• **Directions for this task**: Revise the entries below by replacing "latitude" with "lat" and leaving everything else unchanged.

• **Stored items**:
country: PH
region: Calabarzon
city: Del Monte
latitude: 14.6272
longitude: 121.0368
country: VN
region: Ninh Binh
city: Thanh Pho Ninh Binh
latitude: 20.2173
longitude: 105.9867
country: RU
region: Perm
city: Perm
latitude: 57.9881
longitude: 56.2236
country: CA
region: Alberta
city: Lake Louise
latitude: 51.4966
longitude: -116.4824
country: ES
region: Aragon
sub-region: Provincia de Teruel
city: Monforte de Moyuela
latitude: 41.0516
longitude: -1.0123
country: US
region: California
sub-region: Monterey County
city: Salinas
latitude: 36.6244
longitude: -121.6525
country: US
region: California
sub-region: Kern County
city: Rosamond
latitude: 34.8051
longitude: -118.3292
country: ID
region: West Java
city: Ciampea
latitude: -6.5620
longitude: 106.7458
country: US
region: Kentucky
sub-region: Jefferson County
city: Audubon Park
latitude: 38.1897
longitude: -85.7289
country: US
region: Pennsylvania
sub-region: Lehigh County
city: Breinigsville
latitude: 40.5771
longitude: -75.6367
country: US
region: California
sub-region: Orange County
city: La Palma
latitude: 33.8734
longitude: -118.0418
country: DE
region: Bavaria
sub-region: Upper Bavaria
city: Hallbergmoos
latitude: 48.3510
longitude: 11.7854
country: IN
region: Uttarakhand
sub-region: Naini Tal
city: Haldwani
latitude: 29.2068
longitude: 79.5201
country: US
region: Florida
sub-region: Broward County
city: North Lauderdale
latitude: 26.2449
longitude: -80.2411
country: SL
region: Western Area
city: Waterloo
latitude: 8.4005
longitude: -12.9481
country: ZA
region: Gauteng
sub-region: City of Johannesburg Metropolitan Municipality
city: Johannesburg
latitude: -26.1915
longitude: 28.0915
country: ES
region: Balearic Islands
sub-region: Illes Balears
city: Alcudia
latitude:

• **Exercise output**:
country: PH
region: Calabarzon
city: Del Monte
lat: 14.6272
longitude: 121.0368
country: VN
region: Ninh Binh
city: Thanh Pho Ninh Binh
lat: 20.2173
longitude: 105.9867
country: RU
region: Perm
city: Perm
lat: 57.9881
longitude: 56.2236
country: CA
region: Alberta
city: Lake Louise
lat: 51.4966
longitude: -116.4824
country: ES
region: Aragon
sub-region: Provincia de Teruel
city: Monforte de Moyuela
lat: 41.0516
longitude: -1.0123
country: US
region: California
sub-region: Monterey County
city: Salinas
lat: 36.6244
longitude: -121.6525
country: US
region: California
sub-region: Kern County
city: Rosamond
lat: 34.8051
longitude: -118.3292
country: ID
region: West Java
city: Ciampea
lat: -6.5620
longitude: 106.7458
country: US
region: Kentucky
sub-region: Jefferson County
city: Audubon Park
lat: 38.1897
longitude: -85.7289
country: US
region: Pennsylvania
sub-region: Lehigh County
city: Breinigsville
lat: 40.5771
longitude: -75.6367
country: US
region: California
sub-region: Orange County
city: La Palma
lat: 33.8734
longitude: -118.0418
country: DE
region: Bavaria
sub-region: Upper Bavaria
city: Hallbergmoos
lat: 48.3510
longitude: 11.7854
country: IN
region: Uttarakhand
sub-region: Naini Tal
city: Haldwani
lat: 29.2068
longitude: 79.5201
country: US
region: Florida
sub-region: Broward County
city: North Lauderdale
lat: 26.2449
longitude: -80.2411
country: SL
region: Western Area
city: Waterloo
lat: 8.4005
longitude: -12.9481
country: ZA
region: Gauteng
sub-region: City of Johannesburg Metropolitan Municipality
city: Johannesburg
lat: -26.1915
longitude: 28.0915
country: ES
region: Balearic Islands
sub-region: Illes Balears
city: Alcudia
lat:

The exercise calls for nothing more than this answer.